If you listen to the second disc on the deluxe version of California, it’s almost like listening to a missing Alkaline Trio album featuring Hoppus and Barker. The first song on this second disc, “Parking Lot,” is almost attempting to set up an alternate history where Hoppus had grown up with Skiba in Chicago, and it just goes like this for another eleven songs. There’s less of a dissonance present on this half of the package but these songs also weren’t released with the original album and besides, I don’t know that they do anything to add context or deepen the experience of listening to the album.
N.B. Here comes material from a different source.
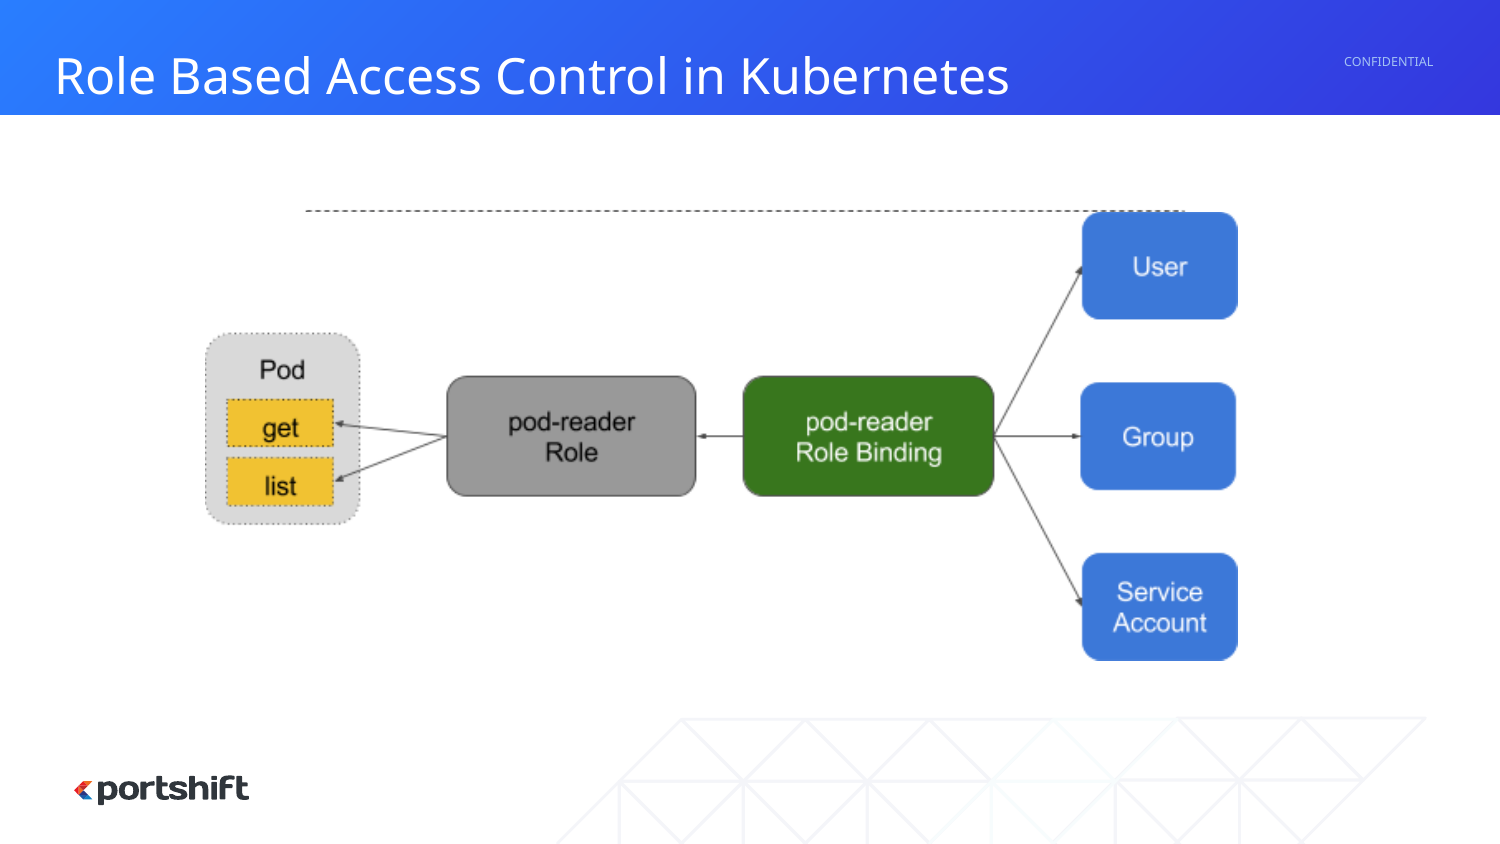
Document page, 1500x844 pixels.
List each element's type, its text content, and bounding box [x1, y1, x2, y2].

Between California and NINE, more maturation has taken place, with Apple Music’s description of the album including the hilarious line, “dispatching with dick jokes entirely.” There’s more synths, more electronic beats, more rapping per capita on this album than in any previous Blink-182 album, and you’d be forgiven for thinking that maybe you put on an album of remixes instead of an original work. But no, Blink-182 is still immersed (mired?) in the same songwriting formula that has appeared on these albums forever: lots of low- and mid-tempo anthemic choruses, complex and ponderous drum fills from Barker, and guitar/bass melodies and harmonies that sound like they’re supposed to play at the end of a prom scene in a 90s movie. One point of rupture is worth noting: “Generational Divide,” a straight-ahead hardcore tune consisting of the lyrics “Is it better now? Are we better now? All we needed was a lifeline. We swore we’d be better than the last time. Don’t leave, tell me that you’re alright. I’m not the generational divide.” At once an acknowledgement of their impossible position and an expression of their anxieties around their place in music, maybe. Who knows?

After NINE, Hoppus came down with lymphoma. Somewhere between the initial diagnosis in 2021 and when he was finally cleared and in remission a year later, he and DeLonge managed to reconnect again. Skiba was ejected in 2022 at the same time that DeLonge returned to the band full-time. It’s notable that, on Alkaline Trio’s upcoming album Blood Hair and Eyeballs, on the song of the same name, it starts with the lines, “You showed up and I shut down/ We lost touch and you left town/ You said ‘I never ever wanna see your motherfucking face again.’” Maybe it’s nothing, but it feels like something. Anyway, thank you for reading the previous 1500 words, as all that was preamble to this: 2023, One More Time…, and what might be the true final Blink-182 album ever produced.

NO ESCAPE REVIEWS: BLINK-182 — ONE MORE TIME…

It’s kind of shit, imo. Not worth your time or mine. Go listen to The Menzingers or Teenage Halloween’s new album instead.

Hey did you know that Mark Hoppus has been a libertarian since 2004? Weird, right? Something to think about. Anyway, bye!